# DIRECTIONS FOR THIS TASK
Below is a listing. Write out exactly its lines between the one holding "photomicrograph displays no" and the one holding "intraductal carcinoma stained", inclusive.

# DATA SUPPLIED
Start of Block
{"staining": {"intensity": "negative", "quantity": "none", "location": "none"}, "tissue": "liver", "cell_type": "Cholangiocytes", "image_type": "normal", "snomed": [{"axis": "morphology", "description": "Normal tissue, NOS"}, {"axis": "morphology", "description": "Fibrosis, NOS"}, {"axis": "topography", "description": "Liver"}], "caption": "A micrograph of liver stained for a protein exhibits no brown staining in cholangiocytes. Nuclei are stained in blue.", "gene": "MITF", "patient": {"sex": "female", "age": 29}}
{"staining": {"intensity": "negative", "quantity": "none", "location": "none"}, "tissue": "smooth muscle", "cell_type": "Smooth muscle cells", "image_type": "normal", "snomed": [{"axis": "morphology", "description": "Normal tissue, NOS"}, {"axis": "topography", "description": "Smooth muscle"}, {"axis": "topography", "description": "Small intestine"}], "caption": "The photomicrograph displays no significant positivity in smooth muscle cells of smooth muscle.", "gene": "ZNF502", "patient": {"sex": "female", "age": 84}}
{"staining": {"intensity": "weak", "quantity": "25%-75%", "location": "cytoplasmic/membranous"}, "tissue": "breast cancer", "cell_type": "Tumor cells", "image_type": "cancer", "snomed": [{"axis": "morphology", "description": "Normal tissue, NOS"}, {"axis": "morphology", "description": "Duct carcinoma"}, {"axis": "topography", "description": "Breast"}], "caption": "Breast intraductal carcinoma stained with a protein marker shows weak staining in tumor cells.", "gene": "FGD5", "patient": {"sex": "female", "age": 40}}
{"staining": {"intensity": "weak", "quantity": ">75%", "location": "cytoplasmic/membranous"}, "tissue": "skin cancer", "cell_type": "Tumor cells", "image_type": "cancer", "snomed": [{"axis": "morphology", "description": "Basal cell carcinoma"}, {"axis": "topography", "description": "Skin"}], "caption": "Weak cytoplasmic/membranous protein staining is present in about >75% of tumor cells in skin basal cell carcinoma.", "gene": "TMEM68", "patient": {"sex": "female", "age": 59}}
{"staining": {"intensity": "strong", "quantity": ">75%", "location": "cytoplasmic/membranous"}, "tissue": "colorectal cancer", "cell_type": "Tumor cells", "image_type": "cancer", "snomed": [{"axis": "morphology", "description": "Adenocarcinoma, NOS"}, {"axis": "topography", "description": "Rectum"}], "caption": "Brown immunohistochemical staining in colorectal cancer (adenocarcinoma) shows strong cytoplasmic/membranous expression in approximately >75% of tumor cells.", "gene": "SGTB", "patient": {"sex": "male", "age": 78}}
End of Block
# RESPONSE BOX
{"staining": {"intensity": "negative", "quantity": "none", "location": "none"}, "tissue": "smooth muscle", "cell_type": "Smooth muscle cells", "image_type": "normal", "snomed": [{"axis": "morphology", "description": "Normal tissue, NOS"}, {"axis": "topography", "description": "Smooth muscle"}, {"axis": "topography", "description": "Small intestine"}], "caption": "The photomicrograph displays no significant positivity in smooth muscle cells of smooth muscle.", "gene": "ZNF502", "patient": {"sex": "female", "age": 84}}
{"staining": {"intensity": "weak", "quantity": "25%-75%", "location": "cytoplasmic/membranous"}, "tissue": "breast cancer", "cell_type": "Tumor cells", "image_type": "cancer", "snomed": [{"axis": "morphology", "description": "Normal tissue, NOS"}, {"axis": "morphology", "description": "Duct carcinoma"}, {"axis": "topography", "description": "Breast"}], "caption": "Breast intraductal carcinoma stained with a protein marker shows weak staining in tumor cells.", "gene": "FGD5", "patient": {"sex": "female", "age": 40}}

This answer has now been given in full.